Eventually I decided to accept a friend’s offer to come in twice a day to look after my pets. She only lives a few doors away and was, I knew, very reliable. However I still felt a bit concerned knowing that Jessie and Jazzy would be alone for most of the time. At least they had each other. Also they would be remaining in their own environment and would not have to adapt to new surroundings or other animals.
My friend does not have any pets herself and that made me particularly anxious that she would familiarise herself with mine; then they would see her as a friend and not a complete stranger. It is important that animals feel secure with the person who is to care for them. One of my cats is particularly nervous and I wanted her to feel safe in my friend’s presence. She has a hiding place, so I made sure Catherine was aware of this in case she panicked when Jessie did not at first appear. I also advised her that, if opening a window to make sure the door was closed, as my cats are house cats only. On one occasion another cat I had escaped through an open window and became quite traumatised by the’ great outdoors’, staying close to the back door until he was allowed back to the ‘safe indoors’.
Luckily Catherine had no objection to cleaning out the waste trays and this is a job which should be undertaken once a day to ensure your pet’s comfort and for reasons of hygiene. I left extra bags of litter and of course plenty of foodstuffs, wet and dry. I advised Catherine to put the dry food and any wet food in pouches on the top shelf in the kitchen cupboard, as the cats have been known to jump inside and topple the packets, bite through the plastic or cardboard to get at the goodies inside! This also meant a mess all over the kitchen floor.
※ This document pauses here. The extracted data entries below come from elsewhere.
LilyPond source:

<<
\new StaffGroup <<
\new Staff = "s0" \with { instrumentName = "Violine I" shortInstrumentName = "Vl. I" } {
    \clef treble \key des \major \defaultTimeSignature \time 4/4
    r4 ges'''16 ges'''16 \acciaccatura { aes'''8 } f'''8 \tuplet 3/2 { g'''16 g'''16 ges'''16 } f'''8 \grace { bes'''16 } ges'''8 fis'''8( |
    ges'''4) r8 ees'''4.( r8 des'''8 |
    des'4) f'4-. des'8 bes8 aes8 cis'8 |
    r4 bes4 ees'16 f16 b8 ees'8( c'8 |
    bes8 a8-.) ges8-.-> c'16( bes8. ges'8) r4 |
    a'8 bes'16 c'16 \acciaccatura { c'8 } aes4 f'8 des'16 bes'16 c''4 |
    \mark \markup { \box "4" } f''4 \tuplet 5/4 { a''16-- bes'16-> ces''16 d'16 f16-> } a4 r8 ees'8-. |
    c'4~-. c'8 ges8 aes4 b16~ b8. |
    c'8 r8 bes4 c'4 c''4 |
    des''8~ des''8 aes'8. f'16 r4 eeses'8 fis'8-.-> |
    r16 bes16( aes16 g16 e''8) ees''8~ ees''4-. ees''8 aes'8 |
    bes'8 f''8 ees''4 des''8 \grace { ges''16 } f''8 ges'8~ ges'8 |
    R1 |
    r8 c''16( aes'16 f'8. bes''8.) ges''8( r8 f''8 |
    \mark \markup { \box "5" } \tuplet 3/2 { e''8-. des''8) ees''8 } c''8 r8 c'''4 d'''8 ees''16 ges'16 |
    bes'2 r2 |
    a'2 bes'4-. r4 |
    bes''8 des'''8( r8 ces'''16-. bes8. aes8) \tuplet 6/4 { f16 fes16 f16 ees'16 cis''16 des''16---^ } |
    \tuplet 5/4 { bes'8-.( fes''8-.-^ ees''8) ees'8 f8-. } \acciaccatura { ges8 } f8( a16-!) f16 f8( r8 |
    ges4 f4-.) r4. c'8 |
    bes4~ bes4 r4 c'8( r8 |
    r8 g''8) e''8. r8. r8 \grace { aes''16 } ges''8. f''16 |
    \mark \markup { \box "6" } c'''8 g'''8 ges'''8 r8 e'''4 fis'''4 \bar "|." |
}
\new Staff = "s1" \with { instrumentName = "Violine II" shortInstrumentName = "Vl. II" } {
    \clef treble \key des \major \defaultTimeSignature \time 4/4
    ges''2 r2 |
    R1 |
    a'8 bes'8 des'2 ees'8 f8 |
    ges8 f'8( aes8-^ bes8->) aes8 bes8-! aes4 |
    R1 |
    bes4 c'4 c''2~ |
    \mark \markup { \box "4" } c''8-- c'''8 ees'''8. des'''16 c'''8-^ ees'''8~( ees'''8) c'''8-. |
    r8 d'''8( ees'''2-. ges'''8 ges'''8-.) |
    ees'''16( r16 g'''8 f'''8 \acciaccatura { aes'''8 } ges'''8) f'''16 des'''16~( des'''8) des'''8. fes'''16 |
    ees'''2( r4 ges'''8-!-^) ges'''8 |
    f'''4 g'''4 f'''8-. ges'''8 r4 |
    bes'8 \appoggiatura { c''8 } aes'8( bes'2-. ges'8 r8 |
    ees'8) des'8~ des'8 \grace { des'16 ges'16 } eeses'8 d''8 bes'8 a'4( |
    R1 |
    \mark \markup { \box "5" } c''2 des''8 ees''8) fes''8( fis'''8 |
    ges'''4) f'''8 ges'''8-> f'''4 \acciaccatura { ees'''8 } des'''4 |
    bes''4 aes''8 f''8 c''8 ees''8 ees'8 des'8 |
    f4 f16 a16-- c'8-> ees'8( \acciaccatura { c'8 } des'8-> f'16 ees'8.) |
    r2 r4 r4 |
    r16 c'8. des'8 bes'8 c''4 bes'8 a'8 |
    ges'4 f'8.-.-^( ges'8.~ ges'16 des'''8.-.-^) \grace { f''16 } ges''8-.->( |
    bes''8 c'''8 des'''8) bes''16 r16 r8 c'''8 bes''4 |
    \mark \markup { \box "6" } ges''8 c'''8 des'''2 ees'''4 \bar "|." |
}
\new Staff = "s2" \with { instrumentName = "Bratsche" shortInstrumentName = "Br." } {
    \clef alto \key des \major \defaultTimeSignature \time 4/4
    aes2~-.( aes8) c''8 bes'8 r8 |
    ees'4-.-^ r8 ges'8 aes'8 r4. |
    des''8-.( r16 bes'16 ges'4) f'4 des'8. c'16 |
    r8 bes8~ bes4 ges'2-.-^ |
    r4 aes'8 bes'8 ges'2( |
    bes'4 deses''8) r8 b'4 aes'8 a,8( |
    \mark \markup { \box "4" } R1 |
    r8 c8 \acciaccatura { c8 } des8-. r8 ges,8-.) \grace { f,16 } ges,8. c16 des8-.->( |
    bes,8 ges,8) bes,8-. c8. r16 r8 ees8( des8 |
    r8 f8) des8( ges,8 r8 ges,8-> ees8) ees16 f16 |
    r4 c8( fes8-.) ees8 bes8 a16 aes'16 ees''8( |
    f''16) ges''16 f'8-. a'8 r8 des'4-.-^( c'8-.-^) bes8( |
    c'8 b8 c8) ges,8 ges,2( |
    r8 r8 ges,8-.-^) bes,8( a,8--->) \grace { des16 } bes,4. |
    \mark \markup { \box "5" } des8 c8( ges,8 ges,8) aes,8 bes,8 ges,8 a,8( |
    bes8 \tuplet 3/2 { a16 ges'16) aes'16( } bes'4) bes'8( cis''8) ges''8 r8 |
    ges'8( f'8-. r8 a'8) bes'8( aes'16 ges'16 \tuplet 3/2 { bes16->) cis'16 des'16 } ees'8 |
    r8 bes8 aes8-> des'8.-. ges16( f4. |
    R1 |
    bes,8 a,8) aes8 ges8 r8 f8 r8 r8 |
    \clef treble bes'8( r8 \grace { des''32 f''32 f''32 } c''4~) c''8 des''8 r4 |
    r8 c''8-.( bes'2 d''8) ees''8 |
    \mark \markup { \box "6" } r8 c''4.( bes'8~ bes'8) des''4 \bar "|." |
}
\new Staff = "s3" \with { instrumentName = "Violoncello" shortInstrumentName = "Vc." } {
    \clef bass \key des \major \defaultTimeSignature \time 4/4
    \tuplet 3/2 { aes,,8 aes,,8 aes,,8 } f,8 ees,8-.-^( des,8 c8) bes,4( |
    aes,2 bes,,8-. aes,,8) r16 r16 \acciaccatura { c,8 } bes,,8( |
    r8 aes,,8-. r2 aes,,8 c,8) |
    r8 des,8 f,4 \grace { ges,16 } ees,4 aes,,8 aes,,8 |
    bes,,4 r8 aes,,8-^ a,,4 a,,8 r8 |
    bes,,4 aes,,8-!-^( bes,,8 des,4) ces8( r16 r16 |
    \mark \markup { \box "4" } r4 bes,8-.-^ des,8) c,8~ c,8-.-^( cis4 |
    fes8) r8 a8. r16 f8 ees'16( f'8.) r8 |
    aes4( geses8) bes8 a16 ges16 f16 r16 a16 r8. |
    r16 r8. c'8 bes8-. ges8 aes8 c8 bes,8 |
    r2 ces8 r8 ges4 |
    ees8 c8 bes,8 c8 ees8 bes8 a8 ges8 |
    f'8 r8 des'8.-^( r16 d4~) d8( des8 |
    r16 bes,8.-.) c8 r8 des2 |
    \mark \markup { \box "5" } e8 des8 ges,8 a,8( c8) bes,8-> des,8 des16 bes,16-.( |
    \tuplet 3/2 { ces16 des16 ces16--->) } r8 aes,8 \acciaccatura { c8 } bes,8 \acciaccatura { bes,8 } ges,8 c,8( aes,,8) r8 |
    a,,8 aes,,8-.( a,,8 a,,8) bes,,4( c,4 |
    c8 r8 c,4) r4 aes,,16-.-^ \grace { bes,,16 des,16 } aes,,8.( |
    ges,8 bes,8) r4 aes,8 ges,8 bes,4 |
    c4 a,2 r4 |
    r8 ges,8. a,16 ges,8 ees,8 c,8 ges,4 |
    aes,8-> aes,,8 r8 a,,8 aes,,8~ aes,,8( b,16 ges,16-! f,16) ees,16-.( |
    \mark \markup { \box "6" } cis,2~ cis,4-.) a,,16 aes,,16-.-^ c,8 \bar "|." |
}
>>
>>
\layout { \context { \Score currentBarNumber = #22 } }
In general cats are most comfortable in their own home and do not require the constant attention that dogs do. Dogs are more relational animals and tend to watch and wait for their owner to return. Bearing this in mind it is probably better for them to have some company while you are away. This will not only stimulate them but also help to alleviate any loneliness they might feel, which could result in depression. Yes animals can get ‘down’ like us! Some people opt to have a pet-sitter come and live-in while they are away. This is an affordable option as you will usually only need to cover food and supplies, with any other offering left to your own discretion. Again it is advisable to acquaint your dog with them, maybe arrange for them to bring her/him for walks. If you are someone who would not be comfortable with a ‘stranger’ in your house kennels are of course a possibility just make sure they have good credentials. The vet can help with any questions you might have.
Always visit the kennels beforehand and make sure you have no nagging doubts about any aspects of the place. This will be your dog’s home while you are away so you want it to be a happy one. Find out about the staff-to-pet ratio, frequency of exercise for the animals, grooming options and where your pet will be housed, as well as how much interaction they will have with other animals. Dogs tend to do well at kennels because they are social animals. They are by nature pack animals who live in the moment. As well as having fun with their new friends they can learn valuable socialization skills along the way. Make sure anyone who has responsibility for your pet while you are away has up-to-date contact details as well as the number of your vet.
Always ensure that you animal is healthy and has had their shots before you go on holiday. The vet can advise you too about the best options for leaving your pet behind and may have recommendations for pet sitters and boarding options. A lot of vets themselves offer a boarding service with round the clock animal care. This can be an ideal situation if your pet has health problems.
All in all there are plenty of options to consider when leaving your pet behind and don’t be upset that they might not want to come home because they are having such a good time!